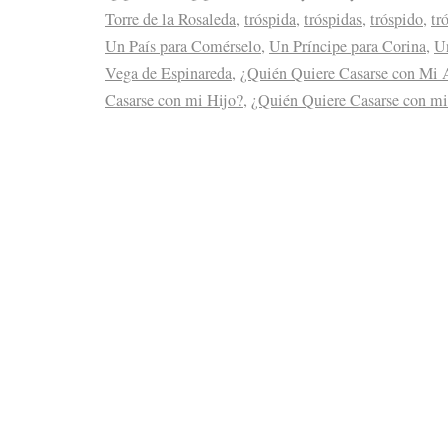
Torre de la Rosaleda
,
tróspida
,
tróspidas
,
tróspido
,
tr
Un País para Comérselo
,
Un Príncipe para Corina
,
Un
Vega de Espinareda
,
¿Quién Quiere Casarse con Mi 
Casarse con mi Hijo?
,
¿Quién Quiere Casarse con m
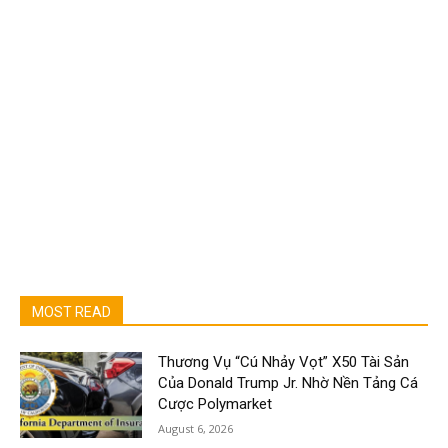
MOST READ
Thương Vụ “Cú Nhảy Vọt” X50 Tài Sản
Của Donald Trump Jr. Nhờ Nền Tảng Cá
Cược Polymarket
August 6, 2026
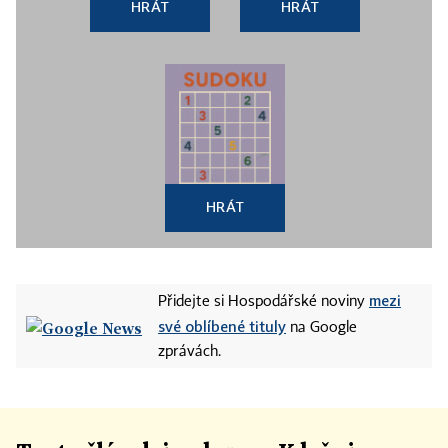
HRÁT
HRÁT
HRÁT
mezi
Přidejte si Hospodářské noviny
své oblíbené tituly
na Google
zprávách.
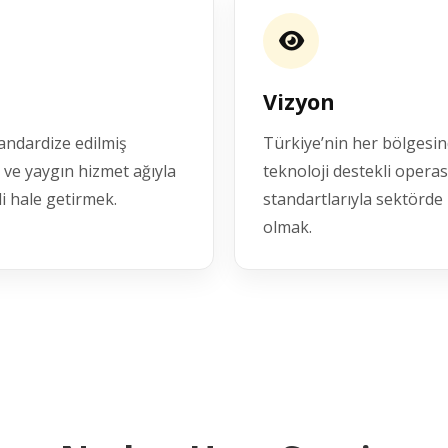
Vizyon
tandardize edilmiş
Türkiye’nin her bölgesind
me ve yaygın hizmet ağıyla
teknoloji destekli operas
i hale getirmek.
standartlarıyla sektörde
olmak.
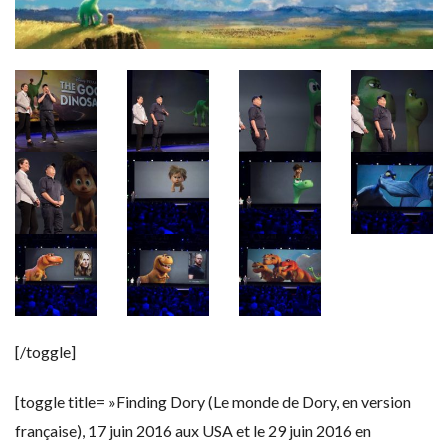
[/toggle]
[toggle title= »Finding Dory (Le monde de Dory, en version
française), 17 juin 2016 aux USA et le 29 juin 2016 en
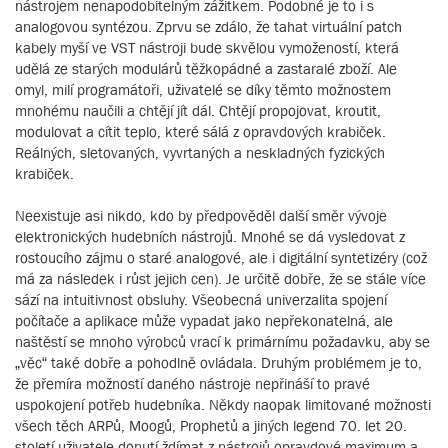
nástrojem nenapodobitelným zážitkem. Podobné je to i s
analogovou syntézou. Zprvu se zdálo, že tahat virtuální patch
kabely myší ve VST nástroji bude skvělou vymožeností, která
udělá ze starých modulárů těžkopádné a zastaralé zboží. Ale
omyl, milí programátoři, uživatelé se díky těmto možnostem
mnohému naučili a chtějí jít dál. Chtějí propojovat, kroutit,
modulovat a cítit teplo, které sálá z opravdových krabiček.
Reálných, sletovaných, vyvrtaných a neskladných fyzických
krabiček.
Neexistuje asi nikdo, kdo by předpověděl další směr vývoje
elektronických hudebních nástrojů. Mnohé se dá vysledovat z
rostoucího zájmu o staré analogové, ale i digitální syntetizéry (což
má za následek i růst jejich cen). Je určitě dobře, že se stále více
sází na intuitivnost obsluhy. Všeobecná univerzalita spojení
počítače a aplikace může vypadat jako nepřekonatelná, ale
naštěstí se mnoho výrobců vrací k primárnímu požadavku, aby se
„věc“ také dobře a pohodlně ovládala. Druhým problémem je to,
že přemíra možností daného nástroje nepřináší to pravé
uspokojení potřeb hudebníka. Někdy naopak limitované možnosti
všech těch ARPů, Moogů, Prophetů a jiných legend 70. let 20.
století uživatele donutí ždímat z nástrojů opravdové maximum a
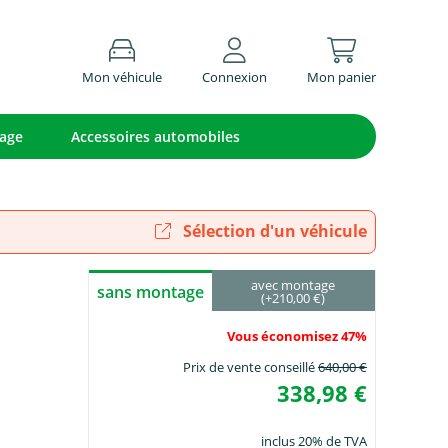
Mon véhicule
Connexion
Mon panier
lage
Accessoires automobiles
Sélection d'un véhicule
avec montage
sans montage
(+210,00 €)
Vous économisez 47%
Prix de vente conseillé
640,00 €
338,98 €
inclus 20% de TVA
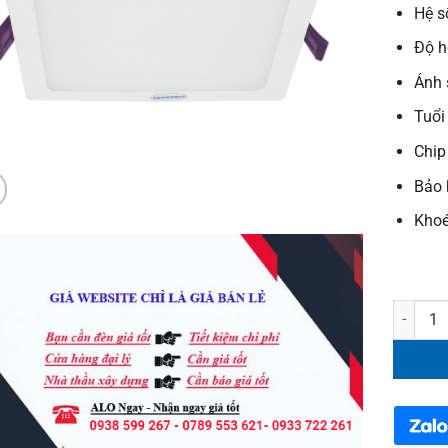
Hệ s
Độ h
Ánh 
Tuổi
Chip
Bảo 
Khoé
Đèn Dow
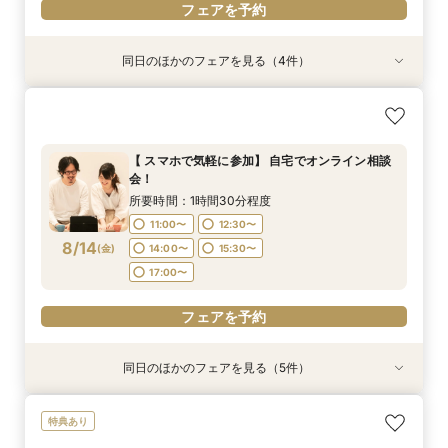
フェアを予約
同日のほかのフェアを見る（4件）
特典あり
特典あり
特典あり
【挙式＋会食が5万円OFF！】費用を抑えて叶え
【期間限定】50％OFF★チャペルフォトキャン
【結婚式の不安解消！】お見積り＆日程相談会
【結婚式の費用がぐっとお得】挙式料＋撮影＋衣
る少人数ウェディング相談フェア
ペーンフェア
装ランクアップがセットで半額以下の198,000
所要時間：1時間30分程度
円!チャペル見学から予算相談までまるっと体験
所要時間：2時間程度
所要時間：1時間30分程度
11:00〜
12:30〜
【 スマホで気軽に参加】 自宅でオンライン相談
BIGフェア
所要時間：1時間30分程度
11:00〜
11:00〜
13:00〜
12:30〜
会！
14:00〜
15:30〜
11:00〜
12:30〜
8/13
8/13
8/13
8/13
(
(
(
(
木
木
木
木
)
)
)
)
14:00〜
15:00〜
17:00〜
15:30〜
所要時間：1時間30分程度
17:00〜
14:00〜
15:30〜
17:00〜
11:00〜
12:30〜
17:00〜
フェアを予約
8/14
フェアを予約
(
金
)
14:00〜
15:30〜
フェアを予約
17:00〜
フェアを予約
フェアを予約
同日のほかのフェアを見る（5件）
特典あり
特典あり
特典あり
特典あり
【挙式＋会食が5万円OFF！】費用を抑えて叶え
【期間限定】50％OFF★チャペルフォトキャン
【結婚式の不安解消！】お見積り＆日程相談会
【結婚式の費用がぐっとお得】挙式料＋撮影＋衣
【和婚フェア｜挙式料半額特典】和装×チャペル
特典あり
る少人数ウェディング相談フェア
ペーンフェア
装ランクアップがセットで半額以下の198,000
婚が叶う。神社挙式も対象◎
所要時間：1時間30分程度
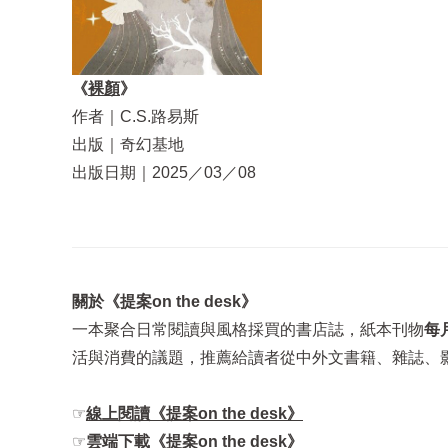
《
裸顏
》
作者｜C.S.路易斯
出版｜奇幻基地
出版日期｜2025／03／08
關於《提案on the desk》
一本聚合日常閱讀與風格採買的書店誌，紙本刊物
每
活與消費的議題，推薦給讀者從中外文書籍、雜誌、
☞
線上閱讀《提案on the desk》
☞
雲端下載《提案on the desk》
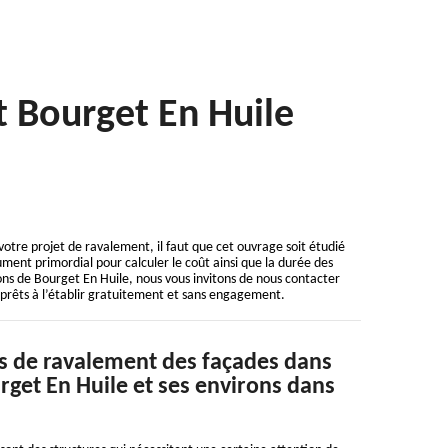
t Bourget En Huile
votre projet de ravalement, il faut que cet ouvrage soit étudié
ument primordial pour calculer le coût ainsi que la durée des
ons de Bourget En Huile, nous vous invitons de nous contacter
 prêts à l’établir gratuitement et sans engagement.
s de ravalement des façades dans
urget En Huile et ses environs dans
════
• **Exercise**
Copy out the listing above from the line containing "udělá ze starých" to the line containing "Accessoires automobiles", both included, exactly as written and minus the images.

• **Solution**
udělá ze starých modulárů těžkopádné a zastaralé zboží. Ale
omyl, milí programátoři, uživatelé se díky těmto možnostem
mnohému naučili a chtějí jít dál. Chtějí propojovat, kroutit,
modulovat a cítit teplo, které sálá z opravdových krabiček.
Reálných, sletovaných, vyvrtaných a neskladných fyzických
krabiček.
Neexistuje asi nikdo, kdo by předpověděl další směr vývoje
elektronických hudebních nástrojů. Mnohé se dá vysledovat z
rostoucího zájmu o staré analogové, ale i digitální syntetizéry (což
má za následek i růst jejich cen). Je určitě dobře, že se stále více
sází na intuitivnost obsluhy. Všeobecná univerzalita spojení
počítače a aplikace může vypadat jako nepřekonatelná, ale
naštěstí se mnoho výrobců vrací k primárnímu požadavku, aby se
„věc“ také dobře a pohodlně ovládala. Druhým problémem je to,
že přemíra možností daného nástroje nepřináší to pravé
uspokojení potřeb hudebníka. Někdy naopak limitované možnosti
všech těch ARPů, Moogů, Prophetů a jiných legend 70. let 20.
století uživatele donutí ždímat z nástrojů opravdové maximum a
Mon véhicule
Connexion
Mon panier
lage
Accessoires automobiles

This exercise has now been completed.